Les black blocs

Par mercredi 2 mai 2018 Permalink 12

Les black blocs ont frappé pour le 1er mai. Certains casseurs, n’en doutons pas tellement c’était téléphoné, ont dû prendre une belle enveloppe d’un émissaire gouvernemental, le soir, mission accomplie, à la Conciergerie ou dans les sous-sols du ministère de l’Intérieur. Macron n’a pas inventé la mode et la méthode est classique pour entraver une manifestation! Néanmoins, cette histoire laisse incontestablement percer le mal-être de nos dirigeants face à une contestation sociale qui ne cesse de croître.

Les black blocs sont l’arbre qui cache la forêt.
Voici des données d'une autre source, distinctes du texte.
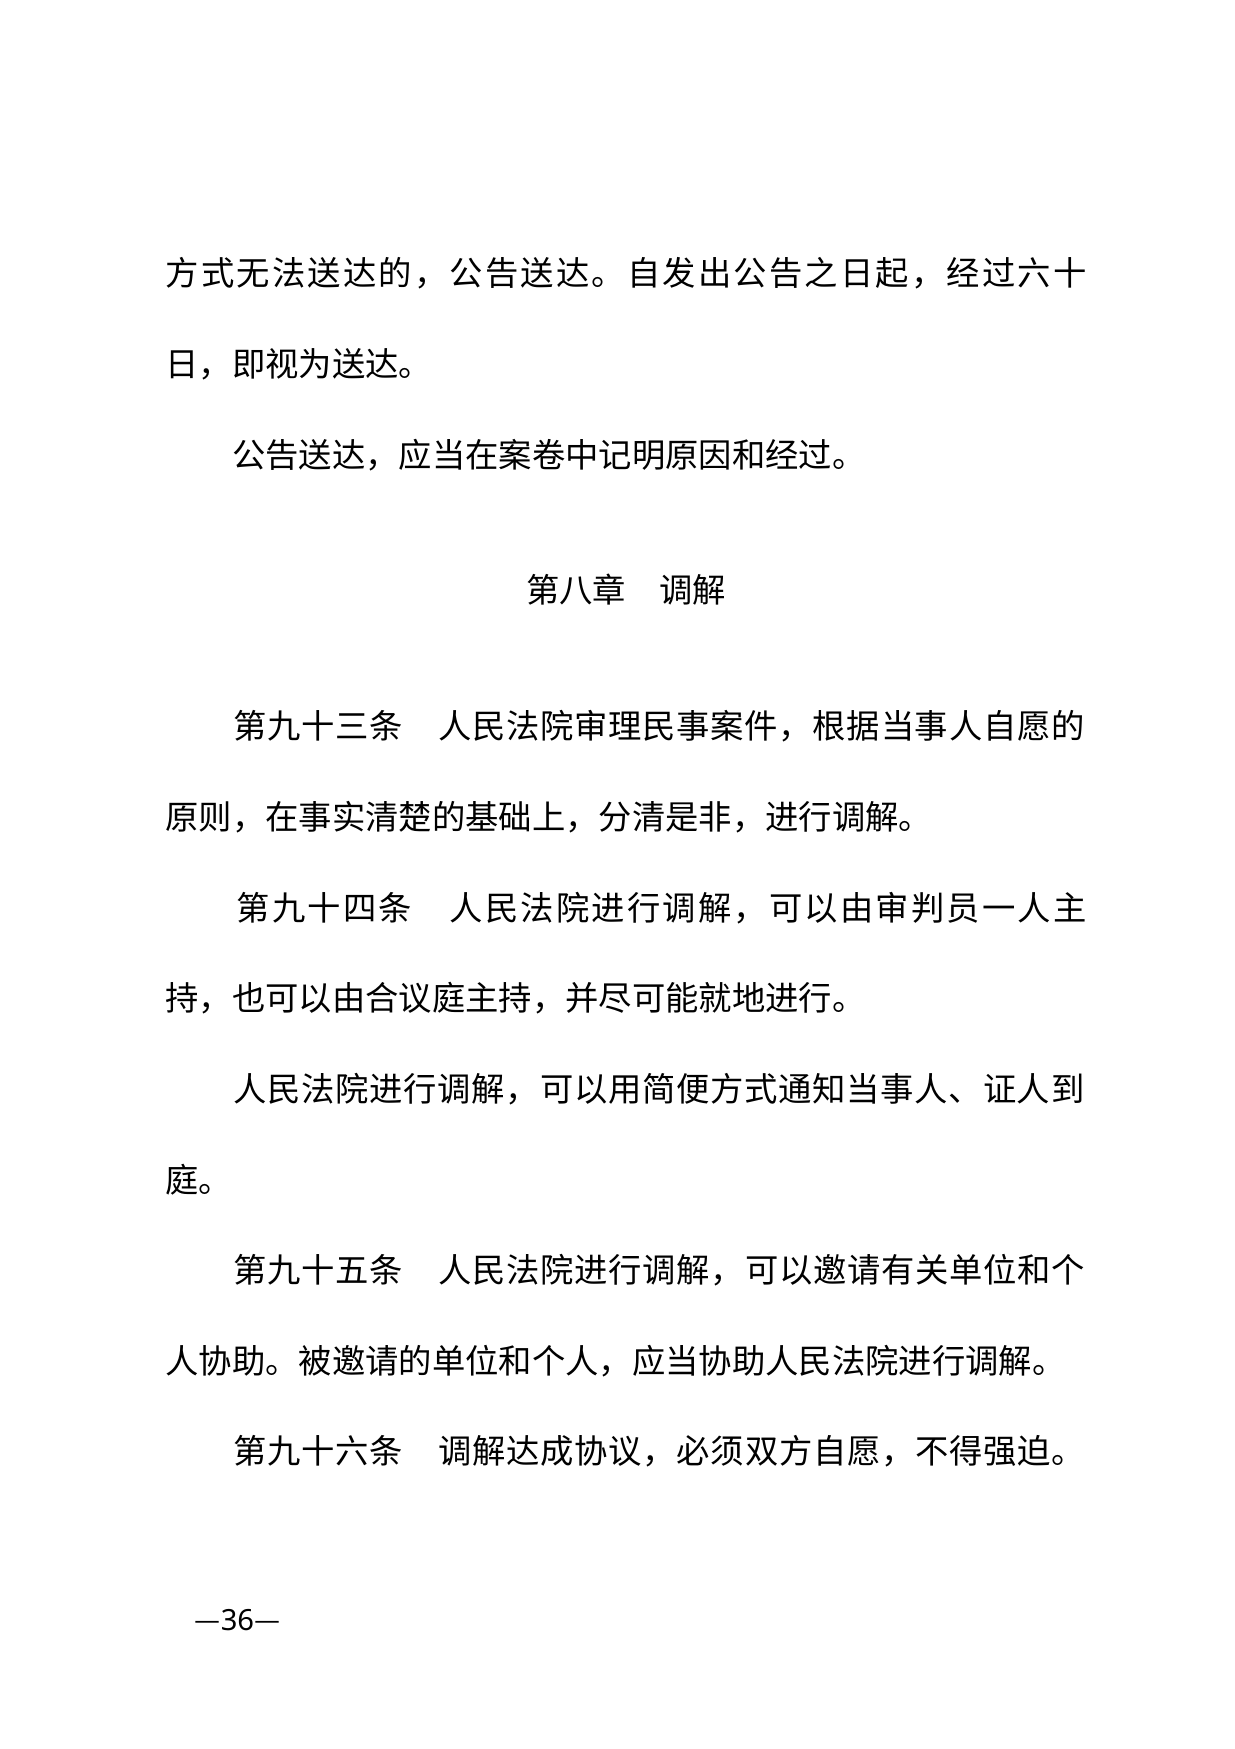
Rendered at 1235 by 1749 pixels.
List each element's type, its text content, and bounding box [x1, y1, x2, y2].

Le maelstrom social de ce printemps 2018 pourrait bien entraver l’action gouvernementale. On voit les chaînes d’info en continu et les journaux se mobiliser pour dévaluer l’action syndicale. Il s’agit avant tout de faire croire que le peuple français dans sa majorité ne participe pas au mécontentement. Leur grand leitmotiv est “ça ne prend pas” bien que celui-ci devienne de plus en plus décalé par rapport à la réalité des faits. Pire l’espèce de tempérance dont font preuve les centrales syndicales, peut d’un coup être débordée par la base. Les gens en ont ras-le-bol et de plus en plus n’ont strictement rien à perdre, voire tout à gagner à une révolution.

La pornographie qui consiste à étaler la vie des riches devant des pauvres qui n’ont d’autres loisirs que de regarder la télé, finit par heurter les plus dociles. La prise de conscience de l’existence d’une inégalité sociale profondément injuste est le terreau nécessaire pour un grand chamboule-tout. Les storytelling du genre “Macron au bord de la mer”, “Macron fait du ski”, “Macron en Amérique”, etc, commencent à transformer le regard goguenard du citoyen français en regard de haine face au représentant d’une élite dont il se rend compte confusément qu’elle n’a pas grand chose de supérieur à lui sinon un paquet de pognon gagné sur son dos.

Les 1200 ou 1500 black blocs apparus hier pourraient bien n’être que l’avant garde d’une foule immense mobilisée contre ce que représente Emmanuel Macron, l’argent, la suffisance et le mensonge.